These findings reaffirm the importance of an MRI measure of the entorhinal cortex as a predictor of progression from MCI to a diagnosis of AD. In every analysis that was performed, the volume of the entorhinal cortex was a better predictor of progression from MCI to AD than any of the other 15 temporoparietal MRI measures. These data are in agreement with a number of previous reports that have concluded that the volume of entorhinal cortex is better at predicting likelihood of progression from MCI to AD than the hippocampus. 46–48
These results also emphasize the value of a volumetric measure of the inferior parietal lobule. This measure, when used in combination with the entorhinal cortex, was the best predictor of time to progress from MCI to AD. Moreover, it remained statistically significant even when the volume of the hippocampus was forced into the model. Prior studies using fluid-registration, cortical thickness and voxel-based morphometry have implicated areas within the lateral parietal cortex to be involved in the earliest stages of AD and as a predictor of progression12–18
but this is the first volumetric study, to our knowledge, to demonstrate the relative importance specifically of the inferior parietal lobule in predicting progression in comparison to the many other brain regions within the temporal and parietal lobes.
This finding is consistent with pathological studies of AD showing that specific laminae in the inferior parietal lobule are preferentially affected in the early stages of the disease. 49–50
Moreover, projections from the inferior parietal lobule target several subfields within the medial temporal lobe 51–53
, suggesting that atrophy in the inferior parietal lobule likely reflects the spread of AD pathology from the temporal lobe to an interconnected region in the parietal lobe.
The analyses presented here also demonstrate that MRI volumetric measures may be useful in identifying the subset of MCI subjects who are at a particularly high risk of progression to AD. Those MCI subjects whose entorhinal and inferior parietal lobule volumes were 1 SD below the mean for the group as a whole at baseline had markedly increased risk of progression to AD than those whose volumetric measures did not fall 1 or more SD below the mean.

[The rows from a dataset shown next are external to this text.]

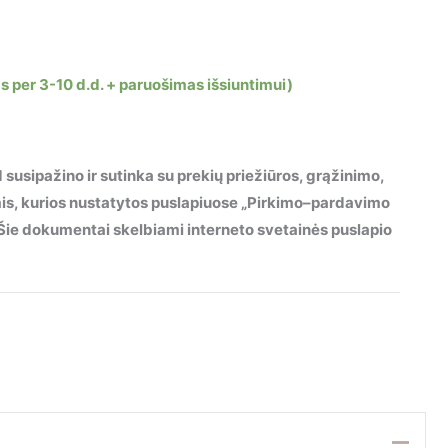
s per 3-10 d.d. + paruošimas išsiuntimui)
 susipažino ir sutinka su prekių priežiūros, grąžinimo,
mis, kurios nustatytos puslapiuose „Pirkimo–pardavimo
“. Šie dokumentai skelbiami interneto svetainės puslapio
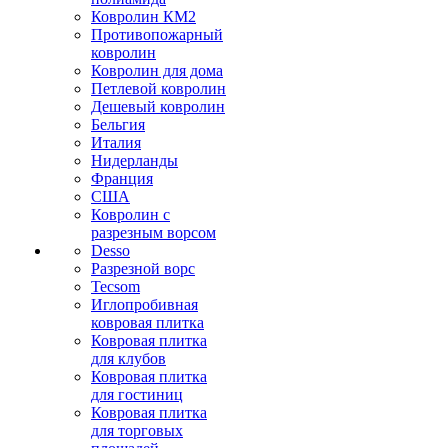
Ковролин КМ2
Противопожарный
ковролин
Ковролин для дома
Петлевой ковролин
Дешевый ковролин
Бельгия
Италия
Нидерланды
Франция
США
Ковролин с
разрезным ворсом
Desso
Разрезной ворс
Tecsom
Иглопробивная
ковровая плитка
Ковровая плитка
для клубов
Ковровая плитка
для гостиниц
Ковровая плитка
для торговых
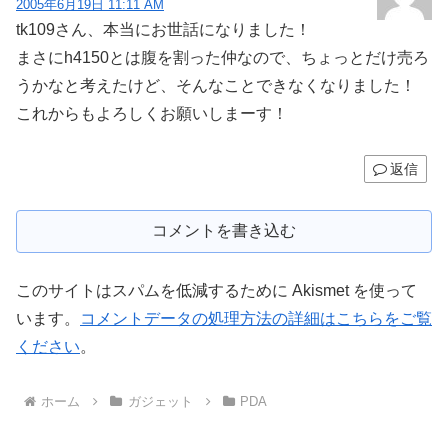
2005年6月19日 11:11 AM
tk109さん、本当にお世話になりました！
まさにh4150とは腹を割った仲なので、ちょっとだけ売ろ
うかなと考えたけど、そんなことできなくなりました！
これからもよろしくお願いしまーす！
返信
コメントを書き込む
このサイトはスパムを低減するために Akismet を使って
います。
コメントデータの処理方法の詳細はこちらをご覧
ください
。
ホーム
ガジェット
PDA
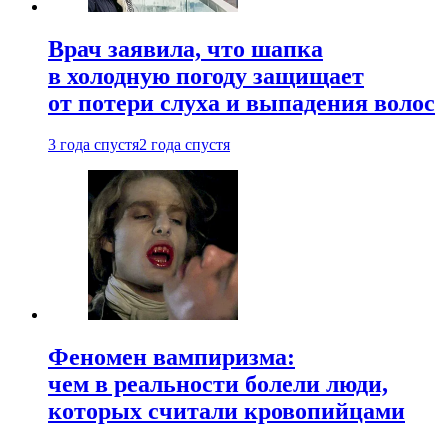
Врач заявила, что шапка
в холодную погоду защищает
от потери слуха и выпадения волос
3 года спустя
2 года спустя
Феномен вампиризма:
чем в реальности болели люди,
которых считали кровопийцами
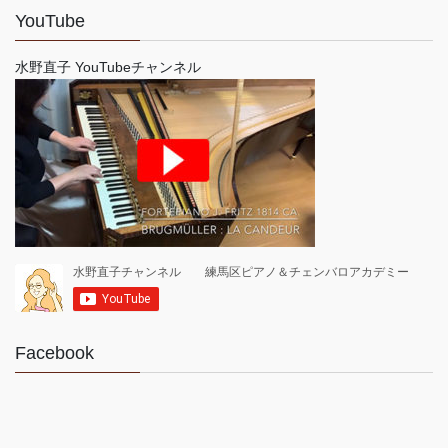
YouTube
水野直子 YouTubeチャンネル
Facebook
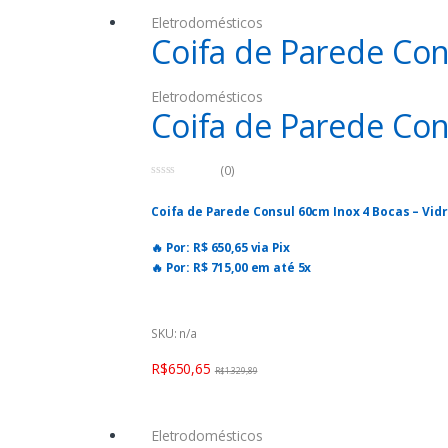
Eletrodomésticos
Coifa de Parede Con
Eletrodomésticos
Coifa de Parede Con
(0)
0
o
Coifa de Parede Consul 60cm Inox 4 Bocas – Vid
u
t
o
🔥 Por: R$ 650,65 via Pix
f
5
🔥 Por: R$ 715,00 em até 5x
🔖 *Use o cupom:* CUPOMSALDAO30
SKU: n/a
🛒 Compre aqui:
https://magazineluiza.onelink
R$
650,65
R$
1.329,89
⚠️ Oferta válida para hoje, 14/08/2025, podend
Eletrodomésticos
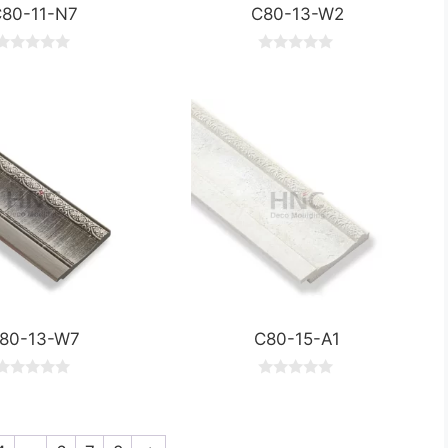
80-11-N7
C80-13-W2
0
0
o
o
u
u
t
o
o
f
5
5
80-13-W7
C80-15-A1
0
0
o
o
u
u
t
o
o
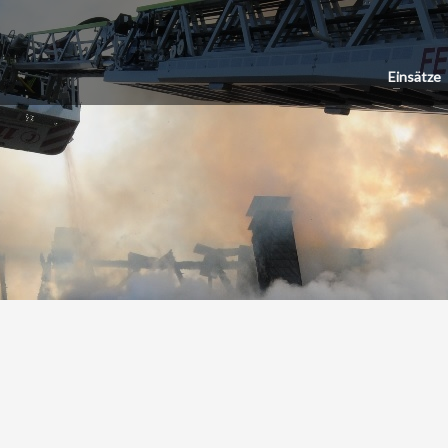
Einsätze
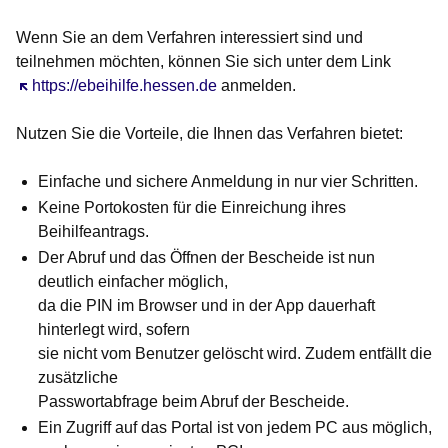
Wenn Sie an dem Verfahren interessiert sind und
teilnehmen möchten, können Sie sich unter dem Link
Öffnet sich in einem neuen Fenster
https://ebeihilfe.hessen.de
anmelden.
Nutzen Sie die Vorteile, die Ihnen das Verfahren bietet:
Einfache und sichere Anmeldung in nur vier Schritten.
Keine Portokosten für die Einreichung ihres
Beihilfeantrags.
Der Abruf und das Öffnen der Bescheide ist nun
deutlich einfacher möglich,
da die PIN im Browser und in der App dauerhaft
hinterlegt wird, sofern
sie nicht vom Benutzer gelöscht wird. Zudem entfällt die
zusätzliche
Passwortabfrage beim Abruf der Bescheide.
Ein Zugriff auf das Portal ist von jedem PC aus möglich,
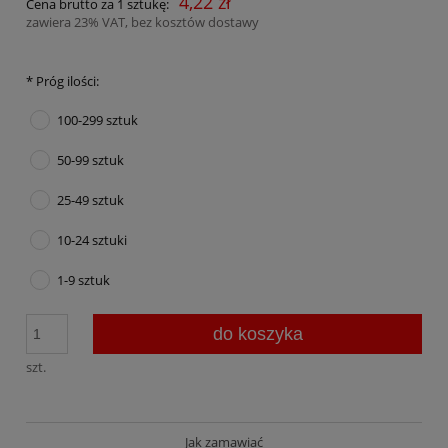
4,22 zł
Cena brutto za 1 sztukę:
zawiera 23% VAT, bez kosztów dostawy
*
Próg ilości:
100-299 sztuk
50-99 sztuk
25-49 sztuk
10-24 sztuki
1-9 sztuk
do koszyka
szt.
Jak zamawiać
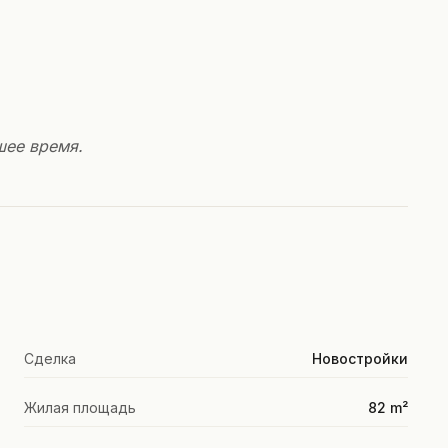
шее время.
Сделка
Новостройки
Жилая площадь
82 m²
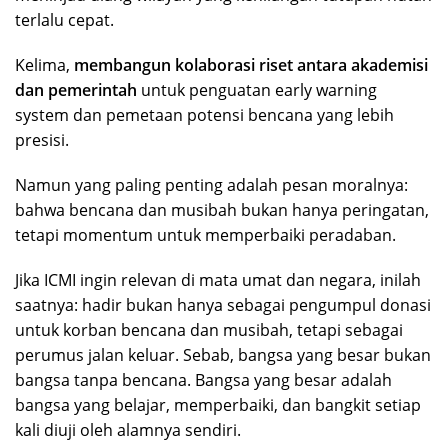
terlalu cepat.
Kelima,
membangun kolaborasi riset antara akademisi
dan pemerintah
untuk penguatan early warning
system dan pemetaan potensi bencana yang lebih
presisi.
Namun yang paling penting adalah pesan moralnya:
bahwa bencana dan musibah bukan hanya peringatan,
tetapi momentum untuk memperbaiki peradaban.
Jika ICMI ingin relevan di mata umat dan negara, inilah
saatnya: hadir bukan hanya sebagai pengumpul donasi
untuk korban bencana dan musibah, tetapi sebagai
perumus jalan keluar. Sebab, bangsa yang besar bukan
bangsa tanpa bencana. Bangsa yang besar adalah
bangsa yang belajar, memperbaiki, dan bangkit setiap
kali diuji oleh alamnya sendiri.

It is increasingly recognized that MCI subjects from a community volunteer-based cohort generally include a broad range of severity. The present findings suggest that it should be possible to use MRI measures, independent of clinical and neuropsychological measures, to identify the subset of MCI subjects at greatest risk for progression.
These findings also suggest that MRI volumetric data provide information concerning time to progress from MCI to AD that is independent of neuropsychological measures that have previously been shown to be significant predictors of progression. A number of temporoparietal regions, including the entorhinal cortex and inferior parietal lobule, continued to significantly predict time to progression, even after the addition of the neuropsychological variables to the bivariate models. Moreover, the entorhinal cortex was retained as one of the best predictors of conversion in the multivariable model that also included a neuropsychological variable, suggesting that MRI and neuropsychological data may provide complimentary information in relation to prediction of progression from MCI to AD. This finding differs somewhat from a recent report suggesting that once neuropsychological measures are considered, the added value of MRI measures is small.47
The difference between the findings reported here and the previous study may be related to the fact that the earlier study examined subjects that were more mildly impaired than those examined in the present study and additionally did not include a test of executive function, such as that included here.
Correlations between tests of episodic memory function (CVLT and SRT) and volumes of the parahippocampal gyrus, temporal pole, and hippocampus are consistent with the fact that these temporal lobe regions are critical for normal memory function (for a discussion of this topic see reference 41
). Of interest, Trails B, a test of executive function, did not demonstrate any significant correlations with any of the temporoparietal regions but was one of the best predictors in the multivariable model when combined with the MRI volumes. This suggests that regions beyond the temporal and parietal lobes are potentially responsible for executive function and may additionally be significant predictors of progression.
A concern in this study pertains to the difference in APOE-ε4 between the two groups. Since more MCI-Converters were APOE-ε4 positive than the MCI-Nonconverters and the ε4 allele of this gene is overrepresented in AD patients compared with the general population54
, one possibility is that the presence of APOE-ε4 alone can best account for the time to progress from MCI to AD. Prior work from our research group has demonstrated the influence of the ε4 allele on the time to progress from MCI to AD is largely accounted for by neuropsychological measures and assessments of clinical severity41
thus disputing the notion that the presence of this allele can solely account for the time to progress from MCI to AD.
The present study has several strengths. The subjects were followed prospectively and then categorized after their symptoms had evolved by clinicians with no access to the MRI data. The image analysis methods presented here permit a comparison of the relative strengths of prediction for each anatomic region within the temporal and parietal lobe and can be combined with survival analyses to determine which individual or combination of ROIs best predict time to progress from MCI to AD.
One limitation of this study is that only brain regions within the temporal and parietal cortices were examined. It is therefore possible that regions elsewhere in the brain may also be significantly related to time to progression from MCI to AD. In addition, a longer follow-up interval may have resulted in a larger number of subjects progressing to AD; as a result other ROIs, in addition to the ones presented here, may have been identified as significant predictors of time to progress from MCI to AD.